--- Selected text Enclosed Below ---

# *** PLEASE READ *** For Sale Posting Guidelines



## mep916

A minimum of *100* posts are required to post in this section. If you post a thread without meeting this requirement, it will be deleted without notice.
You must list a sale price for every item.
A picture of the item(s) is required; in the picture, include a handwritten/typed note with your Computer Forum username and computerforum.com, or CF, written on the note. Read through the *current listings *for some examples.
When replying to a thread, stay on topic and only post questions if you're interested in the item.
No threadjacking or thread crapping. Do not post any negative comments or post alternative links to items at other forums or retailers.
The sale, trade or giveaway of online gaming accounts is prohibited. This includes World of Warcraft, EVE Online, etc... We DO allow trading of Steam content, but not in this section. See *this thread* for more details.
Software sales must include the *original* installation media. The sale of Product/Activation/Serial Keys without original media is not allowed.
Obviously the sale of anything illegal is prohibited, including pirated software and pirated media material.
If you defraud another user, your account will be permanently banned.
*No exceptions will be made and threads not meeting these criteria will be deleted without warning.

--- End of Enclosed Selected text ---
--- The data Enclosed Below ---

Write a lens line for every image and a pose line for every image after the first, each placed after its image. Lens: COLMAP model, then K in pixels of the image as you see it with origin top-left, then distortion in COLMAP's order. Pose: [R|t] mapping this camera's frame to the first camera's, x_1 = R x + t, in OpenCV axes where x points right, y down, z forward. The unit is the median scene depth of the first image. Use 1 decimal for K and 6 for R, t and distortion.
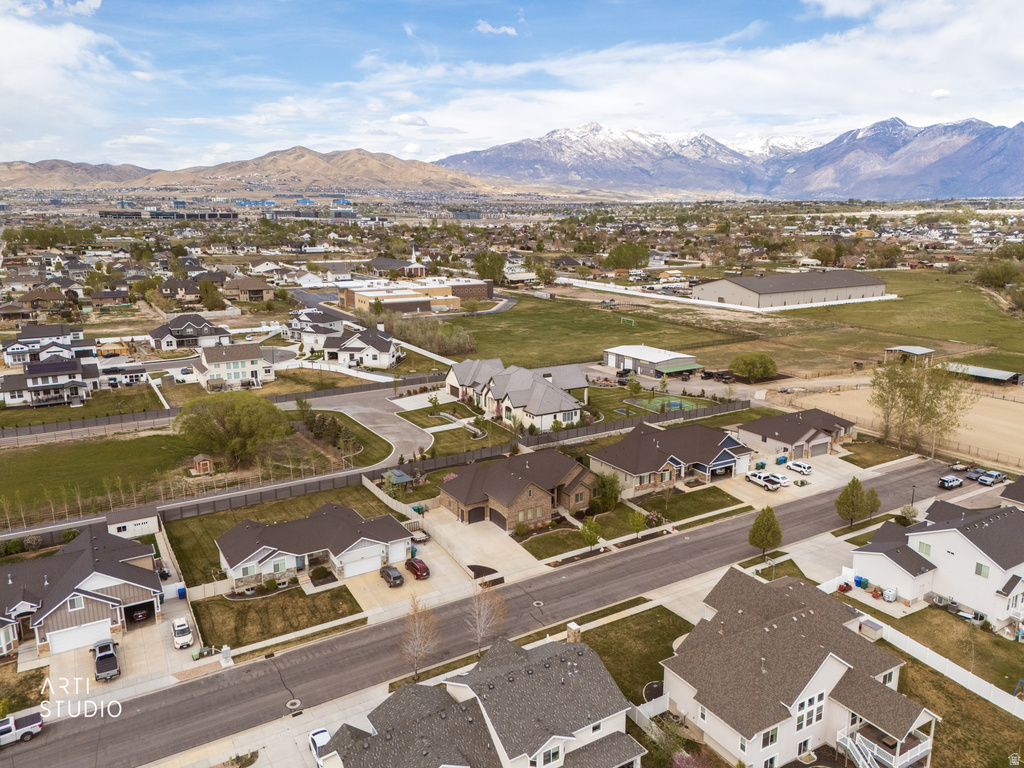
lens RADIAL K [[749.0, 0, 513.0], [0, 749.0, 380.6], [0, 0, 1]] dist [0.074726, -0.070441]
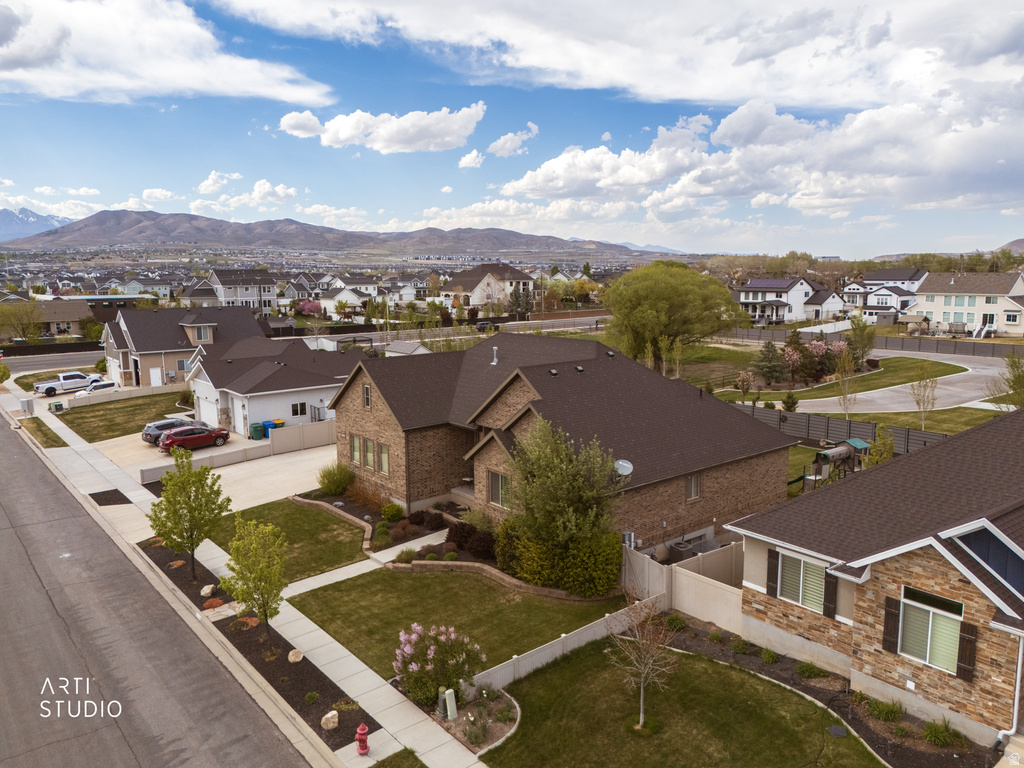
lens RADIAL K [[749.0, 0, 516.5], [0, 749.0, 404.2], [0, 0, 1]] dist [0.074726, -0.070441]
pose [[0.144371, 0.179002, -0.973199, 0.253977], [-0.208966, 0.966837, 0.146832, 0.055940], [0.967208, 0.182167, 0.176988, 0.659547]]
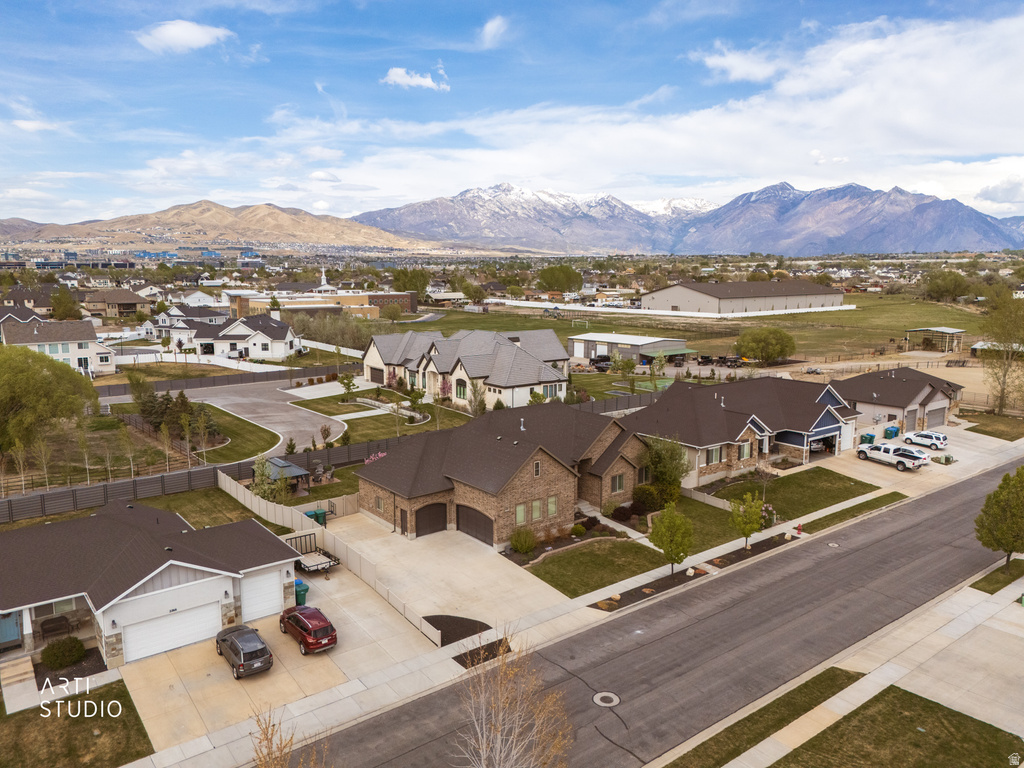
lens RADIAL K [[749.0, 0, 513.8], [0, 749.0, 387.5], [0, 0, 1]] dist [0.074726, -0.070441]
pose [[0.993677, -0.017698, 0.110874, -0.032298], [0.024705, 0.997761, -0.062145, 0.082396], [-0.109526, 0.064491, 0.991890, 0.319676]]
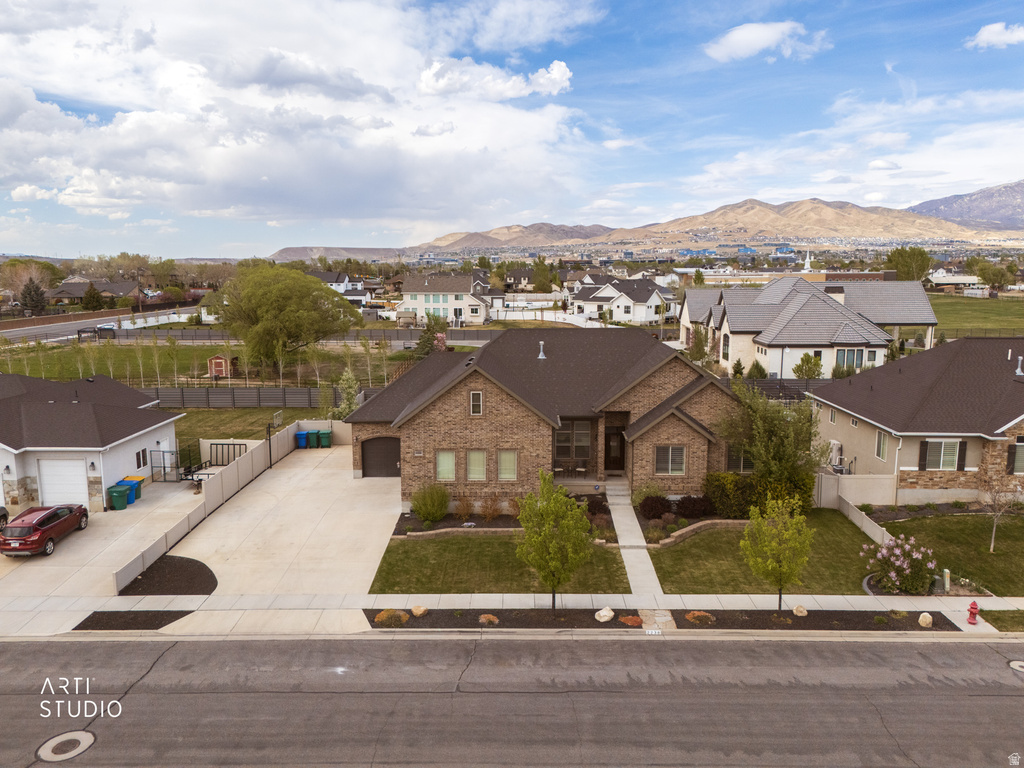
lens RADIAL K [[749.0, 0, 516.9], [0, 749.0, 395.9], [0, 0, 1]] dist [0.074726, -0.070441]
pose [[0.847385, 0.090933, -0.523134, 0.140327], [-0.116646, 0.993039, -0.016332, 0.098446], [0.518007, 0.074861, 0.852094, 0.473235]]
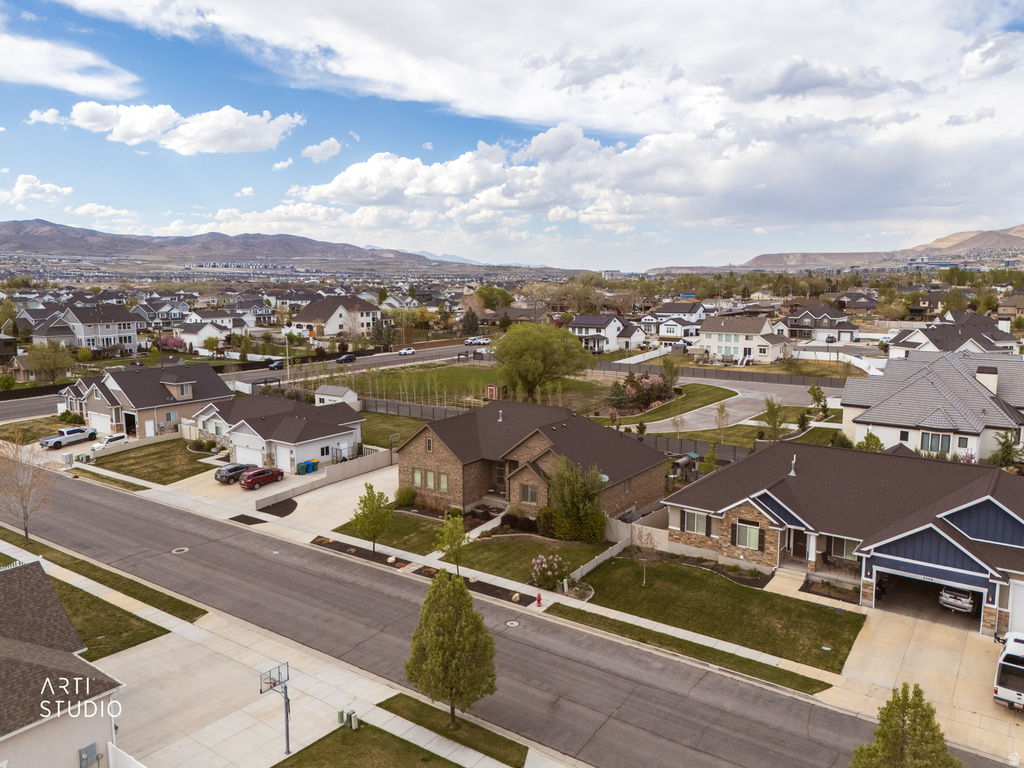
lens RADIAL K [[749.0, 0, 516.3], [0, 749.0, 398.3], [0, 0, 1]] dist [0.074726, -0.070441]
pose [[0.396635, 0.150013, -0.905636, 0.386891], [-0.198069, 0.977304, 0.075137, 0.035672], [0.896353, 0.149576, 0.417346, 0.527989]]
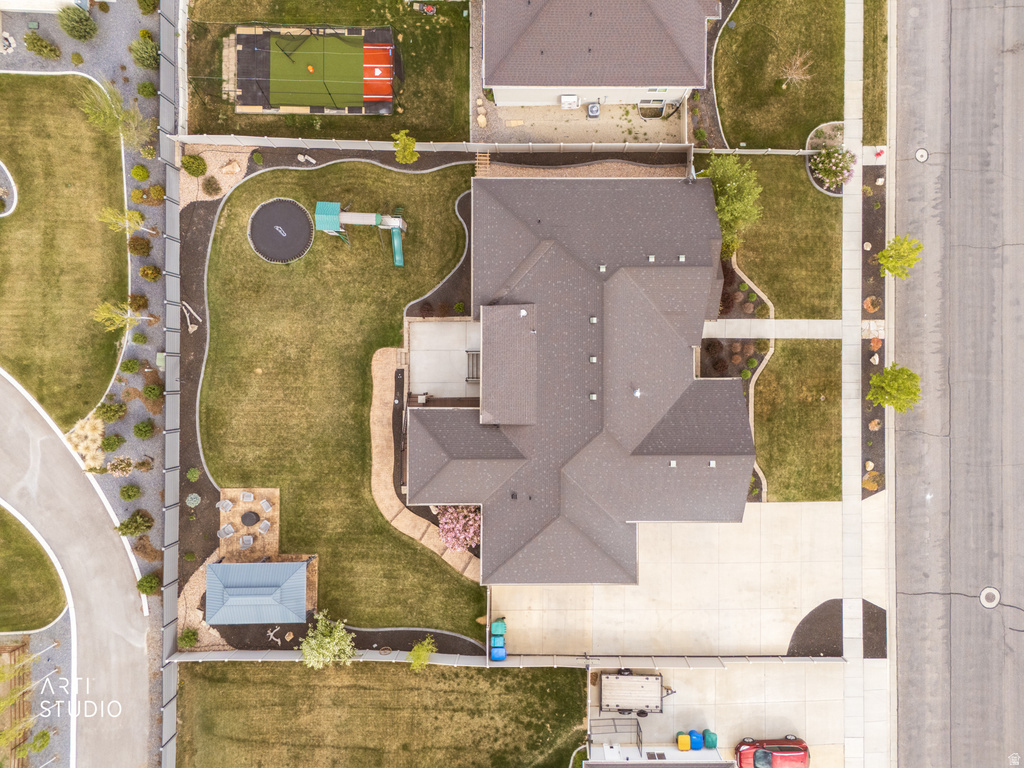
lens RADIAL K [[749.0, 0, 513.8], [0, 749.0, 384.5], [0, 0, 1]] dist [0.074726, -0.070441]
pose [[0.518182, -0.854948, 0.023471, -0.013282], [0.168654, 0.129048, 0.977191, -0.166525], [-0.838476, -0.502405, 0.211061, 0.678371]]
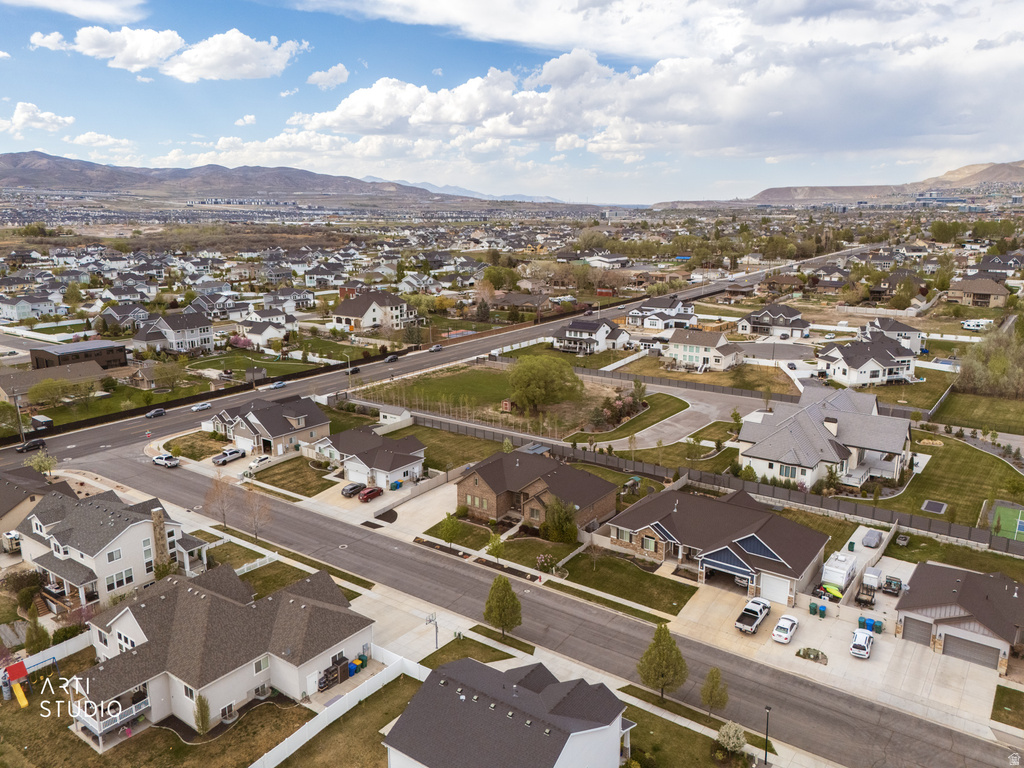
lens RADIAL K [[749.0, 0, 515.9], [0, 749.0, 388.3], [0, 0, 1]] dist [0.074726, -0.070441]
pose [[0.392033, 0.215449, -0.894367, 0.613264], [-0.198153, 0.969145, 0.146605, -0.088981], [0.898357, 0.119747, 0.422628, 0.392405]]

--- End of Enclosed The data ---

List of tasks:
(a) Print the passage of the for-sale posting guidelines starting at "The sale, trade" and ending at "pirated media material.".
(b) In the records, take the lines starting at the beginning and ending at the line containing "388.3], [0, 0, 1]] dist [0.074726, -0.070441]", and rename "pose line" as "extrinsics line", leaving everything else unchanged. Return only those lines, without the pictures.

Solutions to the tasks:
(a)
The sale, trade or giveaway of online gaming accounts is prohibited. This includes World of Warcraft, EVE Online, etc... We DO allow trading of Steam content, but not in this section. See *this thread* for more details.
Software sales must include the *original* installation media. The sale of Product/Activation/Serial Keys without original media is not allowed.
Obviously the sale of anything illegal is prohibited, including pirated software and pirated media material.

(b)
Write a lens line for every image and a extrinsics line for every image after the first, each placed after its image. Lens: COLMAP model, then K in pixels of the image as you see it with origin top-left, then distortion in COLMAP's order. Pose: [R|t] mapping this camera's frame to the first camera's, x_1 = R x + t, in OpenCV axes where x points right, y down, z forward. The unit is the median scene depth of the first image. Use 1 decimal for K and 6 for R, t and distortion.
lens RADIAL K [[749.0, 0, 513.0], [0, 749.0, 380.6], [0, 0, 1]] dist [0.074726, -0.070441]
lens RADIAL K [[749.0, 0, 516.5], [0, 749.0, 404.2], [0, 0, 1]] dist [0.074726, -0.070441]
pose [[0.144371, 0.179002, -0.973199, 0.253977], [-0.208966, 0.966837, 0.146832, 0.055940], [0.967208, 0.182167, 0.176988, 0.659547]]
lens RADIAL K [[749.0, 0, 513.8], [0, 749.0, 387.5], [0, 0, 1]] dist [0.074726, -0.070441]
pose [[0.993677, -0.017698, 0.110874, -0.032298], [0.024705, 0.997761, -0.062145, 0.082396], [-0.109526, 0.064491, 0.991890, 0.319676]]
lens RADIAL K [[749.0, 0, 516.9], [0, 749.0, 395.9], [0, 0, 1]] dist [0.074726, -0.070441]
pose [[0.847385, 0.090933, -0.523134, 0.140327], [-0.116646, 0.993039, -0.016332, 0.098446], [0.518007, 0.074861, 0.852094, 0.473235]]
lens RADIAL K [[749.0, 0, 516.3], [0, 749.0, 398.3], [0, 0, 1]] dist [0.074726, -0.070441]
pose [[0.396635, 0.150013, -0.905636, 0.386891], [-0.198069, 0.977304, 0.075137, 0.035672], [0.896353, 0.149576, 0.417346, 0.527989]]
lens RADIAL K [[749.0, 0, 513.8], [0, 749.0, 384.5], [0, 0, 1]] dist [0.074726, -0.070441]
pose [[0.518182, -0.854948, 0.023471, -0.013282], [0.168654, 0.129048, 0.977191, -0.166525], [-0.838476, -0.502405, 0.211061, 0.678371]]
lens RADIAL K [[749.0, 0, 515.9], [0, 749.0, 388.3], [0, 0, 1]] dist [0.074726, -0.070441]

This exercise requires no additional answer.